= International Association for Research in Economic Psychology =

Interdisciplinary learned society

The International Association for Research in Economic Psychology, usually abbreviated IAREP, is an interdisciplinary learned society concerned with all areas in which the disciplines of economics and psychology overlap, including behavioural economics, experimental economics and decision making among others. As stated on their mission, IAREP is engaged in the advancement and dissemination of knowledge regarding economic psychology for the benefit of society by connecting people, data and ideas. It was founded in 1982, as a successor to an informal organization, the European Group for Research in Economic Psychology, which first met at Tilburg University (then known as the Katholieke Hogeschool Tilburg) in 1975. IAREP's membership has remained principally European; it works in close collaboration with the Society for the Advancement of Behavioral Economics (SABE), which is centred in North America. The different titles of the two organizations reflect the fact that one was founded mainly by psychologists, the other mostly by economists, but in practice their interests overlap greatly.

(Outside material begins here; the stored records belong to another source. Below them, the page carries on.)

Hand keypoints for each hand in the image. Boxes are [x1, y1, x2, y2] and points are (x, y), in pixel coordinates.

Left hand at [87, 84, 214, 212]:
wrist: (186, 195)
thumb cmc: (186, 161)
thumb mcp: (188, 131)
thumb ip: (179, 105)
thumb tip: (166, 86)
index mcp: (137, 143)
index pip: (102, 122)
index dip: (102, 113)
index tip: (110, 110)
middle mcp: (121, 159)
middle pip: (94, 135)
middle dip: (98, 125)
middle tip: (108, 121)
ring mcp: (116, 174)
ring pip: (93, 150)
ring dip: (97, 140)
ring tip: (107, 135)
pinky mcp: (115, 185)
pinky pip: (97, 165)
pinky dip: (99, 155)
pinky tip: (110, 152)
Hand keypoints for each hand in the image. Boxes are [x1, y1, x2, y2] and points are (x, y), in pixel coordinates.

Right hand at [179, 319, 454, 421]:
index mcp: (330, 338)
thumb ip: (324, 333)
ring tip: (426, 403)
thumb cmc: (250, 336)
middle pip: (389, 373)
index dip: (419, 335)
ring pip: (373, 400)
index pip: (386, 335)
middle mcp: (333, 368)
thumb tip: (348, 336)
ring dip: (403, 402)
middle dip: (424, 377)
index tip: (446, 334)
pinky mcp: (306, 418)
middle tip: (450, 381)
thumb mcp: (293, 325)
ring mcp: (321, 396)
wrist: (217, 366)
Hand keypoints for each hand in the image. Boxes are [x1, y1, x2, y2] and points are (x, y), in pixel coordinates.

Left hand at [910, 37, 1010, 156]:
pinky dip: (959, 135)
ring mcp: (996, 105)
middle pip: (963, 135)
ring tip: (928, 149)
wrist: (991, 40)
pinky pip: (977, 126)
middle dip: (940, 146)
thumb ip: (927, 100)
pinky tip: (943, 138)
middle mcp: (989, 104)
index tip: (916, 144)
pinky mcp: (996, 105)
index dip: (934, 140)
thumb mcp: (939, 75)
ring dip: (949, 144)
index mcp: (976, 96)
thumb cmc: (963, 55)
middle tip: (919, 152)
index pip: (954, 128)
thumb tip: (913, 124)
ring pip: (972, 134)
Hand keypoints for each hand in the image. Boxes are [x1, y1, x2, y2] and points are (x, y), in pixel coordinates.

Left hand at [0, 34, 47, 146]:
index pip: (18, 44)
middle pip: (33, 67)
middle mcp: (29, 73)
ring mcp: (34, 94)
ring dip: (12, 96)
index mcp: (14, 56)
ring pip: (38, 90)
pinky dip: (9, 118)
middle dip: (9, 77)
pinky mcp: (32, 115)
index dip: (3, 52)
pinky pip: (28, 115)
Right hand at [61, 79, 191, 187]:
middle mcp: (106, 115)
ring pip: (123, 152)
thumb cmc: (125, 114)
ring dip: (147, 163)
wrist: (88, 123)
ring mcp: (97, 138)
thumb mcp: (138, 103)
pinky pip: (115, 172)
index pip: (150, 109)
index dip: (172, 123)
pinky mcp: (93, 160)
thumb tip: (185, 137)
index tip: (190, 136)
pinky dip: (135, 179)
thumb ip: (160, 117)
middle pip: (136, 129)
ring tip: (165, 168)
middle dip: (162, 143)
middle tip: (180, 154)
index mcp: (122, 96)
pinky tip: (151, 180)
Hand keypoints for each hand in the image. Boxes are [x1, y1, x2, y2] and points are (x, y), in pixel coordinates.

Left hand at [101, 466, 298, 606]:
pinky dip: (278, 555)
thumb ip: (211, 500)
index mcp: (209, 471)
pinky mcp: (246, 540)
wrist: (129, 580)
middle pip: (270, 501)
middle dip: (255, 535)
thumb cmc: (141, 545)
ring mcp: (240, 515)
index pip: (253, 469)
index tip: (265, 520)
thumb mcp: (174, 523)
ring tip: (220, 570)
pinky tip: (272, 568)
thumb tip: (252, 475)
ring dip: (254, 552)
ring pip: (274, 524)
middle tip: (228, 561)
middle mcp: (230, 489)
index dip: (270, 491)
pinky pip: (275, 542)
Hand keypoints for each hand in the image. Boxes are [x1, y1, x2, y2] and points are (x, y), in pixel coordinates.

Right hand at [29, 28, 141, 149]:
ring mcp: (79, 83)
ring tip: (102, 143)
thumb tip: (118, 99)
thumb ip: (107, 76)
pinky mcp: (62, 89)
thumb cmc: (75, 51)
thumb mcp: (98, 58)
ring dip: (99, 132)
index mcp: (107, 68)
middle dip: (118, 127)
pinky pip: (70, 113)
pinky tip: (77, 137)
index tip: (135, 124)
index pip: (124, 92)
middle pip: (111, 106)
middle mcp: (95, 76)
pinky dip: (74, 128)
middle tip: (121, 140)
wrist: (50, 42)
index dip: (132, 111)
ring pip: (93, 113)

IAREP sponsors the Journal of Economic Psychology and elects its Editors. It holds an annual conference, usually though not always in Europe; the conference includes a lecture named in honour of Daniel Kahneman, who inaugurated the series himself at the IAREP/SABE conference in Paris in 2006. Many conferences are held in collaboration with SABE. IAREP conferences have played an acknowledged role as the starting point of several international research collaborations, for example a cross-national investigation of psychological attitudes to the euro before its introduction. They have also served as a reference point in discussing the state of interdisciplinary work between economics and psychology.

Past presidents of IAREP include Werner Güth, Erich Kirchler, David Leiser, Fred van Raaij and Paul Webley. The current president in office for the 2020–2022 term is Professor Gerrit Antonides.

Formally, IAREP is registered in the United Kingdom as a Company Limited by Guarantee.